The subject is the minimum wage. When he was Massachusetts governor, Romney vetoed an increase in the state minimum wage from $6.75 to $7.50 in 2007 and to $8 in 2008 on the grounds that it exceeded the inflation rate. He urged the state legislature to raise it to $7 and henceforth to adjust it every two years according to inflation. The veto was overridden, mooting Romney’s stance, but Romney continued to support the idea of indexing the minimum wage to inflation, which he'd first promoted in his 2002 gubernatorial campaign. This position puts him well to the left of most Republicans (many of whom would like to abolish the minimum wage altogether) and even a lot of Democrats. “I haven’t changed my thoughts on that,” Romney said as recently as February 1.

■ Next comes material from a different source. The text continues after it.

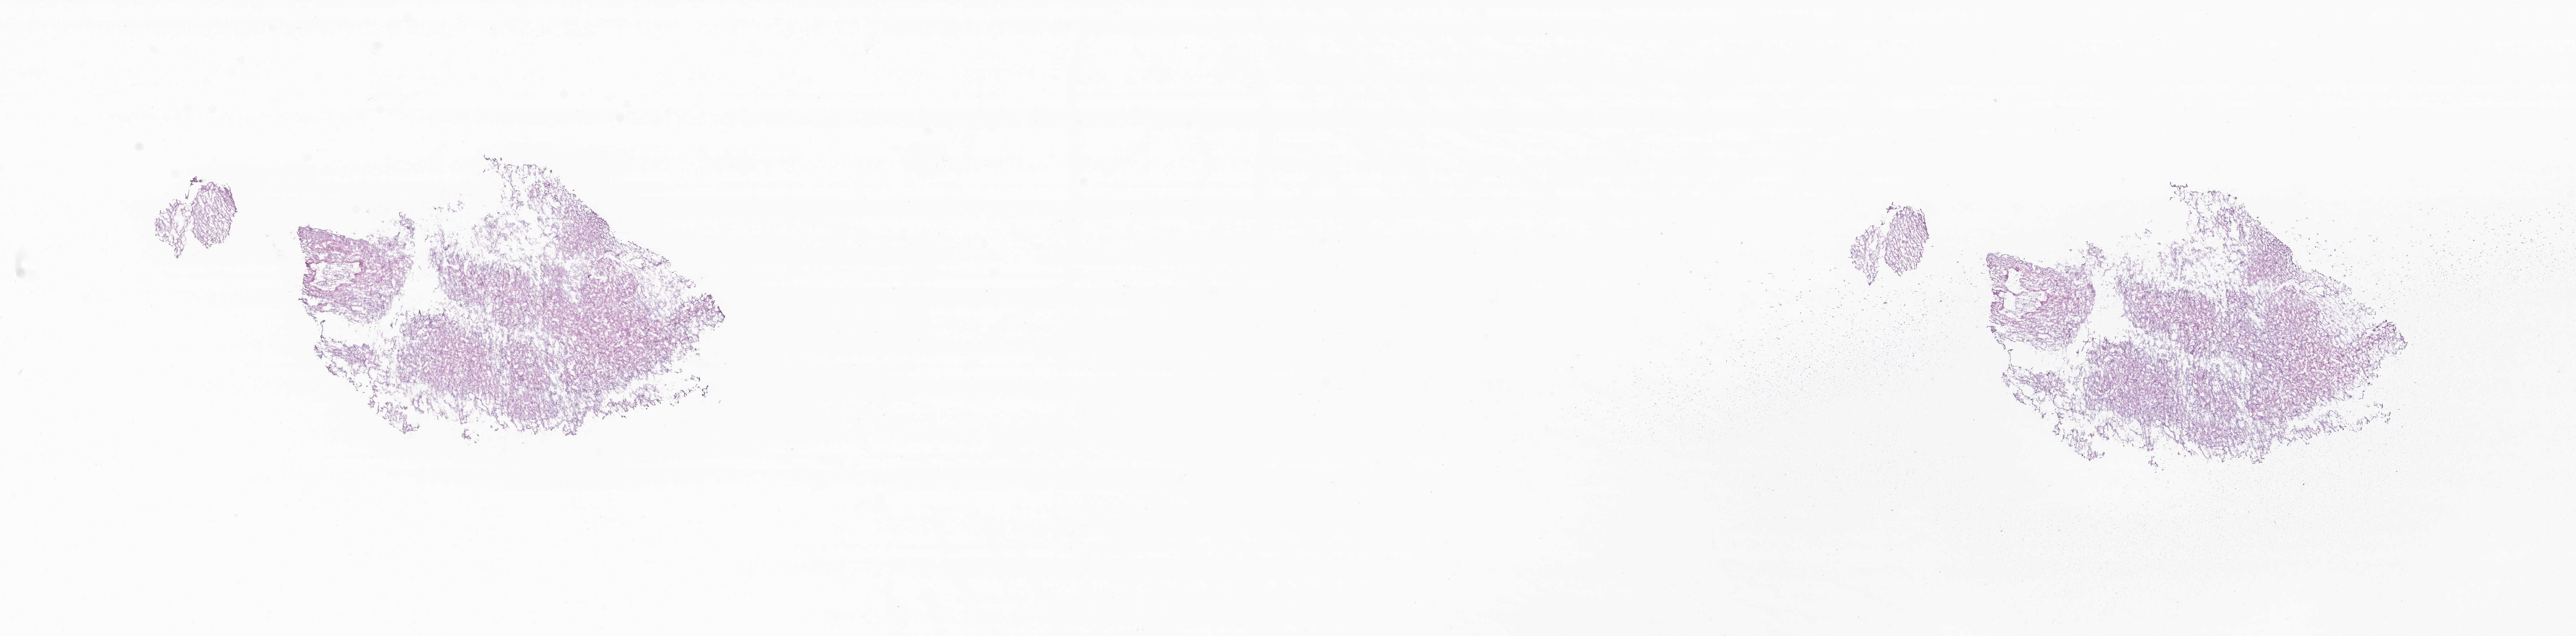
Whole-slide image, H&E stain of tumor tissue from the brain, low-resolution overview of the scanned area, about 30.5 x 7.5 mm. Frozen section (OCT-embedded). Patient male; age 44 months (3 years 8 months).
- recorded diagnosis: Pilocytic astrocytoma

And then, in an interview this week with Larry Kudlow of CNBC, Romney flip-flopped. Or so you would think from reading various media accounts that accepted uncritically this inaccurate characterization from the National Employment Law Project Action Fund. “Romney Changes Course on Minimum Wage,” Steve Benen reported on MSNBC's Maddow blog. “Mitt Romney Flip-Flops On Minimum Wage,” reported Mark Wachtler in the Examiner. CBS News said on its Web site, “Romney abruptly abandoned a position he has held since he ran for governor to link increases in the federal minimum wage to rises in inflation.” Rush Limbaugh, who had previously slammed Romney on the issue, noted with pleasure that Romney had “changed in a proper way his announced support to the minimum wage.” (Practically the only person to report this story right is Dave Jamieson of the Huffington Post, but Jamieson's story has been misinterpreted by most who’ve read it to say Romney flip-flopped, which it doesn’t.)
Actually, what happened was much more interesting than that. Romney, pressured by a conservative ideologue to change his unacceptably liberal position on the minimum wage, squirmed and fudged a little, but he didn’t flip-flop. Now that’s a story. Tear up the front page!
Let's go to the transcript. Forgive me for quoting at length, but that's necessary in this instance:
Kudlow: A lot of conservatives, led by the Wall Street Journal editorial page, were horrified when you said you want to index the minimum wage for inflation. And they said, “Look, that’s just going to raise the minimum wage. That’s going to raise the unemployment rate, especially for young people, especially for minorities. It’s sort of a little bit of unfinished business.” Why do you want to raise the minimum wage? Why do you want to index it for inflation?
Romney: Well, actually, when I was governor the legislature passed a law raising the minimum wage. I vetoed it.
Romney: And I said, “Look, the way to deal with the minimum wage is this. On a regular basis,” I said in the proposal I made, “every two years we should look at the minimum wage, we should look at what’s happened to inflation. We should also look at the jobs level throughout the country, unemployment rate, competitive rates in other states or, in this case, other nations.” So, certainly, the level of inflation is something you should look at and you should identify what’s the right way to keep America competitive.
Kudlow: ...or at least very minimal inflation so far.
Romney: Yeah, so that would tell you that right now there's probably not a need to raise the minimum wage. What I can tell you is had one indexed the minimum wage back to, let’s say, 1990, the minimum wage would be lower now than it actually is. Democrats make big hay of this every few years—“Oh, we’re going to raise the minimum wage”—and get a lot of hoopla for it. Frankly, the right way to process it is to look at the minimum wage, look at how unemployment rates are, make adjustments as time goes on based upon our need to compete, the need of the job market, and, of course, what’s happened to inflation.
Romney wasn’t changing his position on the minimum wage; he was reaffirming it. But he was also saying that, since inflation is pretty low, he didn’t see any need for the minimum wage to go up right now. The minimum wage was last raised (to $7.25) in 2009. Since then, the annual rate of inflation has been, on average, 2 percent. If you want to be a stickler then yes, Romney should now be willing to say, “Let’s raise the minimum wage by 41 cents.” Romney’s fudge factor about unemployment rates and “our need to compete” sounds like a new wrinkle added for this very reason. But basically Romney was re-stating his previous position. When inflation goes up, the minimum wage should go up.
That stance, even when you add loopholes, is fundamentally unacceptable to conservatives. Yet Romney is sticking to it (at least for now). He’s probably just as happy that everybody thinks he isn’t.
(Incidentally, Romney is right that if the 1990 minimum wage were inflation-adjusted it would now be $6.59 instead of $7.25. But if the 1970 minimum wage were inflation-adjusted it would now be $8.47, and if the 1980 minimum wage were inflation-adjusted it would now be $8.53.)